> **Brief**:
Your answer must be the exact lines below, starting with the line with "pyautogui.write('ow and should be offset')" and going on through the line with "pyautogui.write(' by 2x the')", both included, with no pictures.

> **Information supplied**:
■ ■ ■ ■ ■ ■ ■

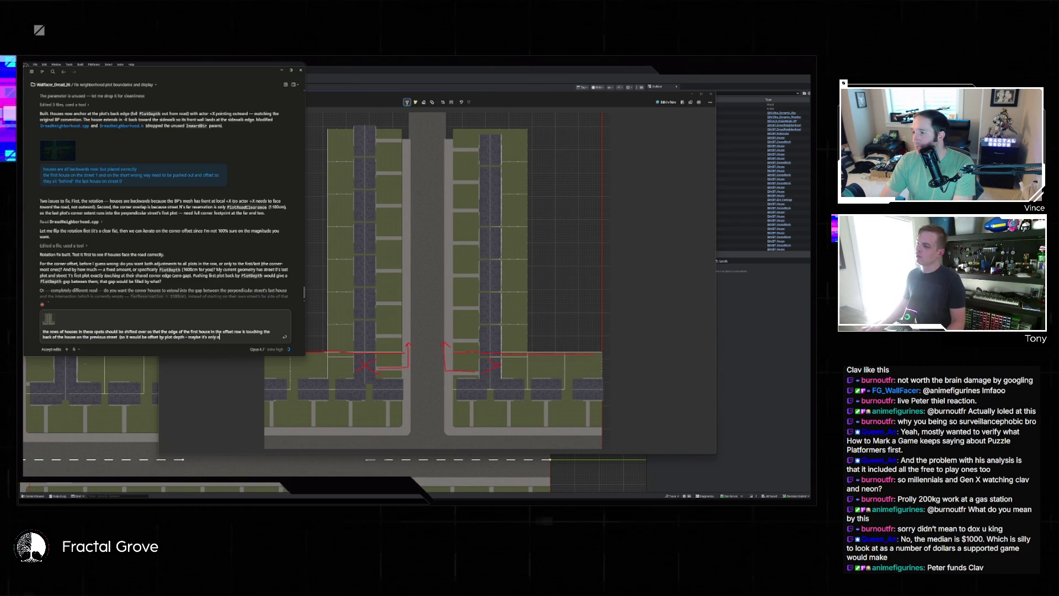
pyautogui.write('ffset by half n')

■ ■ ■ ■ ■ ■ ■

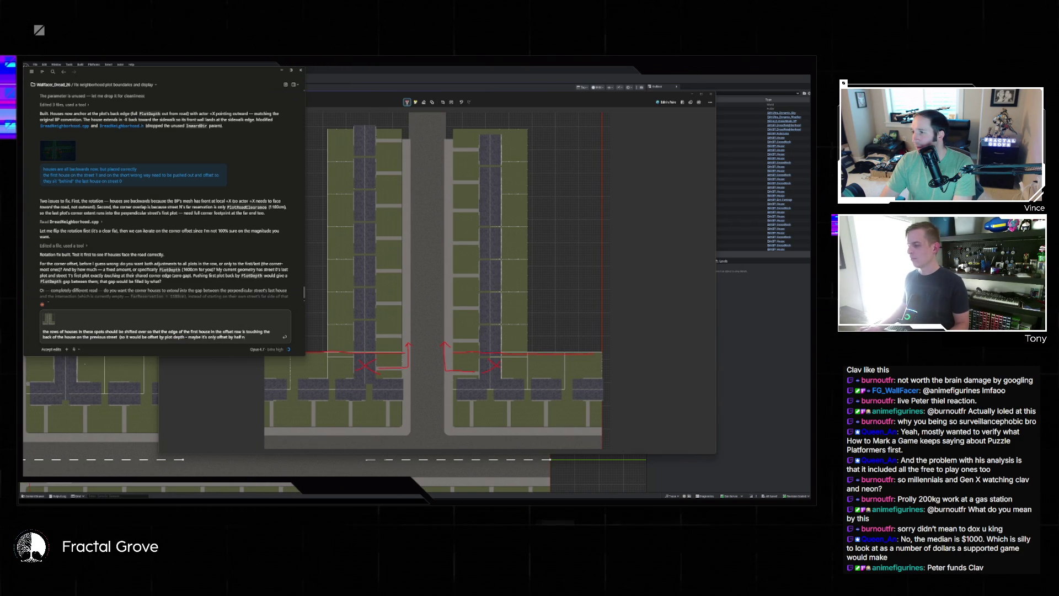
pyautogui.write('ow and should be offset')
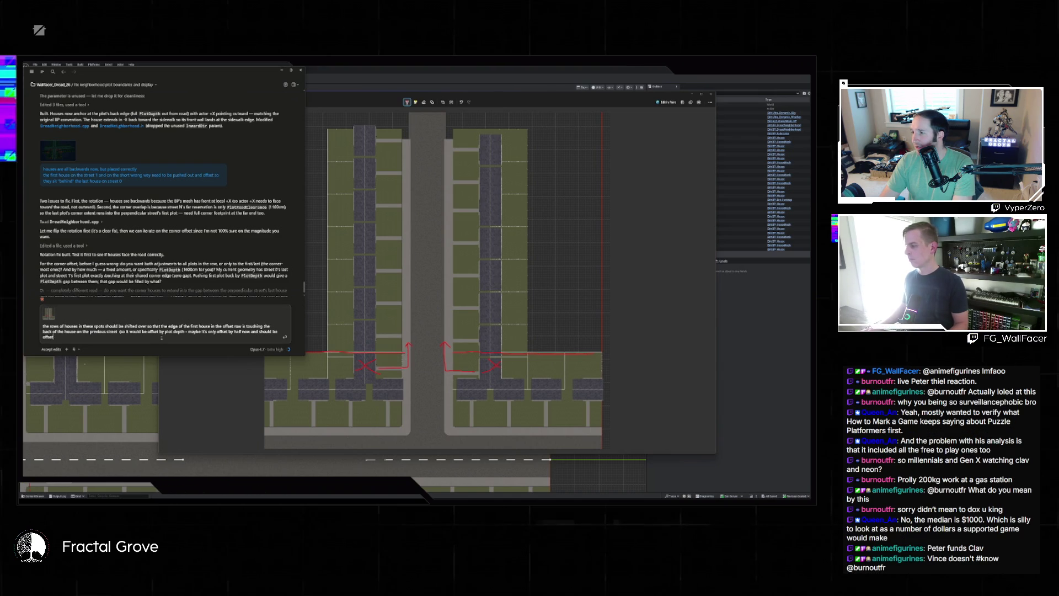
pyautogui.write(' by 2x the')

■ ■ ■ ■ ■ ■ ■

> **Completed exercise**:
pyautogui.write('ow and should be offset')
pyautogui.write(' by 2x the')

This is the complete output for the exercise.